* **Saved data entries**
══════

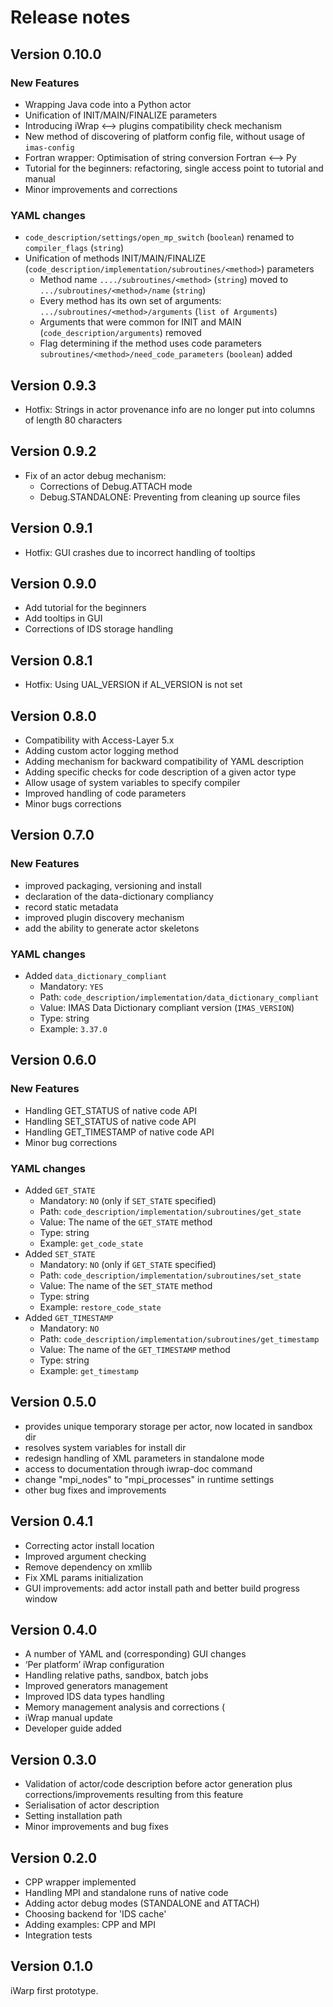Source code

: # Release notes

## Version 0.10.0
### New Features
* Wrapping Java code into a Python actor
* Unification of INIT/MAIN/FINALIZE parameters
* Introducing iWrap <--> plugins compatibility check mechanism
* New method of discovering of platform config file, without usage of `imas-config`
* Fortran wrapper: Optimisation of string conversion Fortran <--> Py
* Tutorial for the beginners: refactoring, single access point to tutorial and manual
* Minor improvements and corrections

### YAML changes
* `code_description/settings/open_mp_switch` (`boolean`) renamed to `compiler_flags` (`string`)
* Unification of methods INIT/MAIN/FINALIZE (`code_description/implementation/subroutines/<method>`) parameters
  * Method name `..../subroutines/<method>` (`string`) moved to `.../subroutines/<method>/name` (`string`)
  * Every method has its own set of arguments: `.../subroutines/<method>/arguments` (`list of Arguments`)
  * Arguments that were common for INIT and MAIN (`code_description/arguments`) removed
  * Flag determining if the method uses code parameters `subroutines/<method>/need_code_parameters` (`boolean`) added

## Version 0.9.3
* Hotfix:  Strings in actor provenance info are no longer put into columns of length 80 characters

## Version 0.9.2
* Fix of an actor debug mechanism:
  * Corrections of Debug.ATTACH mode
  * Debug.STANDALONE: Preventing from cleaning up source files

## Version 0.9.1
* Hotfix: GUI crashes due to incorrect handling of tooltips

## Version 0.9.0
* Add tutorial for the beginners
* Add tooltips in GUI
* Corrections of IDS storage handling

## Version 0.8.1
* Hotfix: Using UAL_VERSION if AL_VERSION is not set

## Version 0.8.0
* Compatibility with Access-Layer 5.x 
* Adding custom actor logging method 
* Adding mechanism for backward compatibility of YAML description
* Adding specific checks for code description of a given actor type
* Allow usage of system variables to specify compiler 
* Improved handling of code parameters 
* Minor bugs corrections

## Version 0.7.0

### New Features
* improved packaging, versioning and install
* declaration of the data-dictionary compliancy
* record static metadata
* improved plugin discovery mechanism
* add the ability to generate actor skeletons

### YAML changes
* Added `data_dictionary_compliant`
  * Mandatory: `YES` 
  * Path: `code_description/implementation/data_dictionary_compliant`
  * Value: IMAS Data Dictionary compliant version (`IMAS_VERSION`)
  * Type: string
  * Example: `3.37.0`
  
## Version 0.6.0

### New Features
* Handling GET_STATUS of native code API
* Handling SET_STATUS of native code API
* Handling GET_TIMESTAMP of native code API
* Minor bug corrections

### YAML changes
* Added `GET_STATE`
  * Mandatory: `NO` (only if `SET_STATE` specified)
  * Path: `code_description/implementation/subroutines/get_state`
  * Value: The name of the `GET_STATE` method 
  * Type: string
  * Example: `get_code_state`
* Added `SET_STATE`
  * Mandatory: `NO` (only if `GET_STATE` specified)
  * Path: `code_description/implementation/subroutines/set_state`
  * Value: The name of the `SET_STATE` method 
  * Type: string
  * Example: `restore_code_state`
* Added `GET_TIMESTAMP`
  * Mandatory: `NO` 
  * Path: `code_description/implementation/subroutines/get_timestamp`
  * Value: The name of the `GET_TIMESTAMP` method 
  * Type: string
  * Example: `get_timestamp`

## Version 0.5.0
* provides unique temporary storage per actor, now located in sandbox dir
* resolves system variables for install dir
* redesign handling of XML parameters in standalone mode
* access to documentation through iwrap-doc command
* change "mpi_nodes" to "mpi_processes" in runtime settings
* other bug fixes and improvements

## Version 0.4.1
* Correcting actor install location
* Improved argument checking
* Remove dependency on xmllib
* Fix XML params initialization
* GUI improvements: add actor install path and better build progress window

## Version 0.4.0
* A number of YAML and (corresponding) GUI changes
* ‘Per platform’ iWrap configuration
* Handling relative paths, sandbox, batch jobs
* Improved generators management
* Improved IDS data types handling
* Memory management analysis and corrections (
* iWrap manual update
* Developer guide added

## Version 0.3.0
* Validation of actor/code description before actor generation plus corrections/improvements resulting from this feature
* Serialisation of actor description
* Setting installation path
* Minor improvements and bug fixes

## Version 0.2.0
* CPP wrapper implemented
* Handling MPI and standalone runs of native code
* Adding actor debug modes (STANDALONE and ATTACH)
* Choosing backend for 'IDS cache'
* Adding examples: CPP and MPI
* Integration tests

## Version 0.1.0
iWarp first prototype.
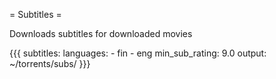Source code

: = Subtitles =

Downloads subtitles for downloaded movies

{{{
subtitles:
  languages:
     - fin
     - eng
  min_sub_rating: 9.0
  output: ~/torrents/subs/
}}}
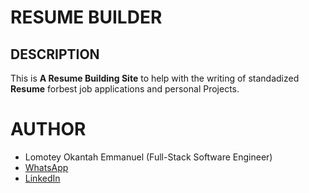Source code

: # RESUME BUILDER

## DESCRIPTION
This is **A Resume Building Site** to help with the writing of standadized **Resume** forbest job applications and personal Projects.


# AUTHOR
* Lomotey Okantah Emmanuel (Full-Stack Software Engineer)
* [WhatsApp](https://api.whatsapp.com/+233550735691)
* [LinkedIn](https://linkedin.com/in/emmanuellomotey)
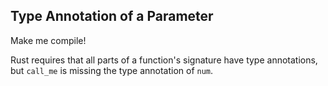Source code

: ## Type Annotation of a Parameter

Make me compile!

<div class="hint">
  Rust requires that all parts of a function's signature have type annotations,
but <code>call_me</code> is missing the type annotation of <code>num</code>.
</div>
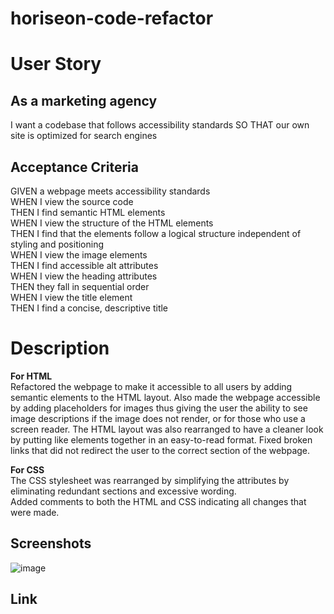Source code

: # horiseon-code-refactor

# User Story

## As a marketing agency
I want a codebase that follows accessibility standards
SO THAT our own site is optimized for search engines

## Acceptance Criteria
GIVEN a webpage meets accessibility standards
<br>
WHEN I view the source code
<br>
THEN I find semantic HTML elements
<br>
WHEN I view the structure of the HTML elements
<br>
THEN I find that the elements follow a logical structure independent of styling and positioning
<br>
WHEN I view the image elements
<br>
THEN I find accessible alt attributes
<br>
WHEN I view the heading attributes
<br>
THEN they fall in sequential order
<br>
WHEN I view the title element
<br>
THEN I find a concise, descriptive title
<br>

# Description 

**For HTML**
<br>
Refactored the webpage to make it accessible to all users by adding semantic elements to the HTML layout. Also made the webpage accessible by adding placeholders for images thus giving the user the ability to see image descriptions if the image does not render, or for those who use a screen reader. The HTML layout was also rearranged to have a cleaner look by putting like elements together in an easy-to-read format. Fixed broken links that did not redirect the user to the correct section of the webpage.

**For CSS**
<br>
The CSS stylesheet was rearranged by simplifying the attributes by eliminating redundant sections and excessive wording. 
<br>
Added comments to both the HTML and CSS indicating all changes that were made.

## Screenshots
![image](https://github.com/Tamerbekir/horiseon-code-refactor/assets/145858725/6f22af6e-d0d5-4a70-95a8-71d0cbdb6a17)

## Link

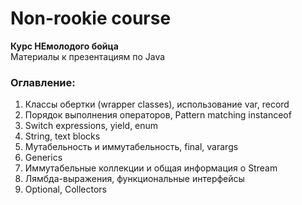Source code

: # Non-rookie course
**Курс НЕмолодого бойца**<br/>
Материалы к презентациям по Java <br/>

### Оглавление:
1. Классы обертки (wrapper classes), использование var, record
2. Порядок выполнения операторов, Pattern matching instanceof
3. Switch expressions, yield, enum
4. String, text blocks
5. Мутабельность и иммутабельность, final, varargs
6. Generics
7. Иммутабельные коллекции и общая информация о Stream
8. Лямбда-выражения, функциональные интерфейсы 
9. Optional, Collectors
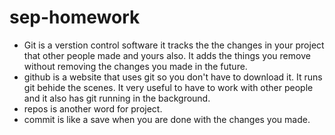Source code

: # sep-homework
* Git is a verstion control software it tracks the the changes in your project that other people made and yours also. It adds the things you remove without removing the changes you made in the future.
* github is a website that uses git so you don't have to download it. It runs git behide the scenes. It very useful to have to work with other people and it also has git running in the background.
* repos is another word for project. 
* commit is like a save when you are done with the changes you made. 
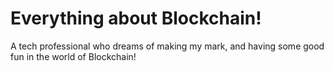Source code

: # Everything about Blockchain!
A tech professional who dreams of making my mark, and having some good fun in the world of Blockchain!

══════

* **What to work on**
Using the entries above, return exactly the lines from the line with "sandbox, batch jobs" to the line with "CPP wrapper implemented", counting both of those lines.

* **Task output**
* Handling relative paths, sandbox, batch jobs
* Improved generators management
* Improved IDS data types handling
* Memory management analysis and corrections (
* iWrap manual update
* Developer guide added

## Version 0.3.0
* Validation of actor/code description before actor generation plus corrections/improvements resulting from this feature
* Serialisation of actor description
* Setting installation path
* Minor improvements and bug fixes

## Version 0.2.0
* CPP wrapper implemented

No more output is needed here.